Sadly, many see their jobs as placing them in a “secular” zone where any signs of faith must be parked outside the office door. Neither their training nor their experience prepares pastors to understand the challenges and opportunities of working as a Christian government employee, sales representative for a tech firm, or journalist. How, then, can those in non-church jobs learn how to serve as workplace-ready disciples? If given the opportunity, they can help equip each other.
You can search out mature Christ-followers who have learned how to shine the light of Christ into the dark corners of their work world. How do they “glow” without “glaring”? You can invite them to tell their faith-on-the-job stories during your congregational meetings. You can provide coaching to help them prepare and present those stories effectively. Trust the Holy Spirit to work through them to equip others to serve Christ by what they do and say in the work world.
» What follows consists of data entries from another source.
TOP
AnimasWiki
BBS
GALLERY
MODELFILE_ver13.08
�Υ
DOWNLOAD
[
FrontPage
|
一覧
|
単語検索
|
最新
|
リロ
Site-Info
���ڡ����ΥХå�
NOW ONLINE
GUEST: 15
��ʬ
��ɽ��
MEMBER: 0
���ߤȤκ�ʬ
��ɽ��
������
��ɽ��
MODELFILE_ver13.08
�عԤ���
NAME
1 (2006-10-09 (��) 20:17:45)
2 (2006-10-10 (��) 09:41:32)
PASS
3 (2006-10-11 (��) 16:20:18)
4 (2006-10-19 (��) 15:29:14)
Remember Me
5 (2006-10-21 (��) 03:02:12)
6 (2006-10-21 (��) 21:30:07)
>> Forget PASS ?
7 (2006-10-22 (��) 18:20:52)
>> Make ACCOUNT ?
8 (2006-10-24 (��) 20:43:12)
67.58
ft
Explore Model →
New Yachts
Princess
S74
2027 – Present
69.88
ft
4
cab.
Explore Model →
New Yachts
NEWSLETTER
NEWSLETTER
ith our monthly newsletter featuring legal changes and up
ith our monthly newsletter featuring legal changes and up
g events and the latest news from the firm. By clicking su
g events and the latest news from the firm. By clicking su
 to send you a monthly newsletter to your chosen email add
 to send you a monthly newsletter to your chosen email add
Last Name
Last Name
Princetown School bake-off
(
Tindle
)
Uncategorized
Mutual Equipping through Workplace Stories
I was invited one Sunday to bring a workplace message to a congregation in another city. My wife and I invited “Brenda,” a Christian woman who worked for a state agency, to share—as a part of the message—her workplace story. After she finished, not knowing anyone in that unfamiliar church group, I asked whether anyone would be willing to pray for Brenda. Immediately a young woman raised her hand and volunteered to do so. As she began to pray, the young woman began to weep. Quickly regaining her composure, she offered a heartfelt prayer for Brenda. Afterward, we learned that what Brenda had said spoke directly to what this young woman had been facing in her own workplace that week. Nothing I might have said in my message could have spoken so well to the need this woman was facing as a Christian on the job.
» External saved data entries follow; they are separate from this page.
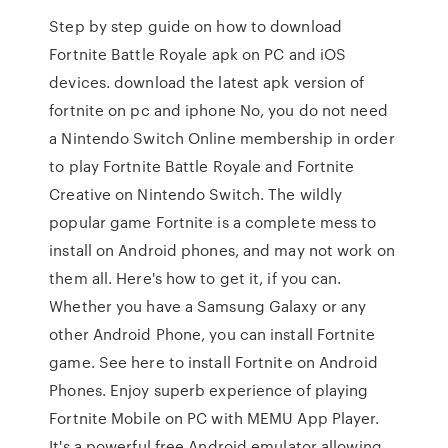
Step by step guide on how to download
Fortnite Battle Royale apk on PC and iOS
devices. download the latest apk version of
fortnite on pc and iphone No, you do not need
a Nintendo Switch Online membership in order
to play Fortnite Battle Royale and Fortnite
Creative on Nintendo Switch. The wildly
popular game Fortnite is a complete mess to
install on Android phones, and may not work on
them all. Here's how to get it, if you can.
Whether you have a Samsung Galaxy or any
other Android Phone, you can install Fortnite
game. See here to install Fortnite on Android
Phones. Enjoy superb experience of playing
Fortnite Mobile on PC with MEMU App Player.
It's a powerful free Android emulator allowing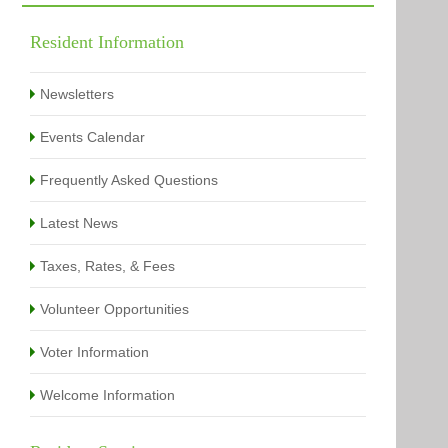
Building Permits Issued
Online Payments
Types of Projects
Citation Info
Resident Information
View All
View All
Newsletters
Events Calendar
Frequently Asked Questions
Latest News
Taxes, Rates, & Fees
Volunteer Opportunities
Voter Information
Welcome Information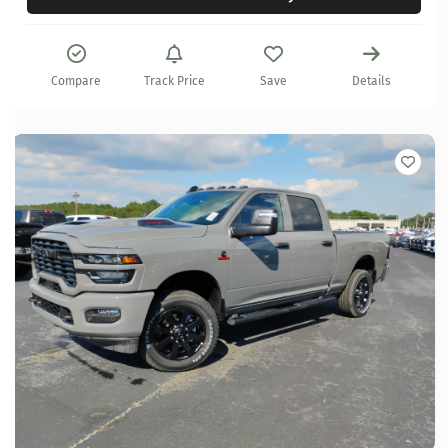
Compare
Track Price
Save
Details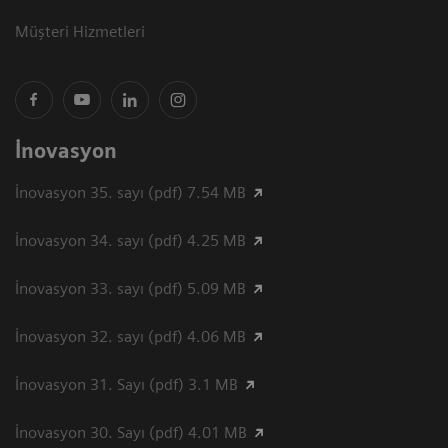
Müşteri Hizmetleri
İnovasyon
İnovasyon 35. sayı (pdf) 7.54 MB
İnovasyon 34. sayı (pdf) 4.25 MB
İnovasyon 33. sayı (pdf) 5.09 MB
İnovasyon 32. sayı (pdf) 4.06 MB
İnovasyon 31. Sayı (pdf) 3.1 MB
İnovasyon 30. Sayı (pdf) 4.01 MB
In The Other Six Days, R. Paul Stevens suggests that, “each week [in the church meeting] an ordinary member should be brought forward and in five minutes interviewed along these lines: What do you do for a living? What are the issues you face in your work? What difference does your faith make to the way you address these issues? How would you like us as a church to pray for you in your ministry in the workplace?” Stevens says that by including such reports, “the culture of a local church can be partially changed in fifty-two weeks . . . .” (p. 159).
Shared church includes both the church gathered and the church scattered. Openings in congregational gatherings create room for “reports from the front lines.” In these, members of the body of Christ help prepare each other to confront the challenges they face in their roles in the scattered church. Even a fairly small congregation can have a surprisingly large salt-light footprint in its community and beyond. How? By tapping into and releasing the treasures the Holy Spirit has already deposited in the hearts and experiences of seasoned believers from the world of work.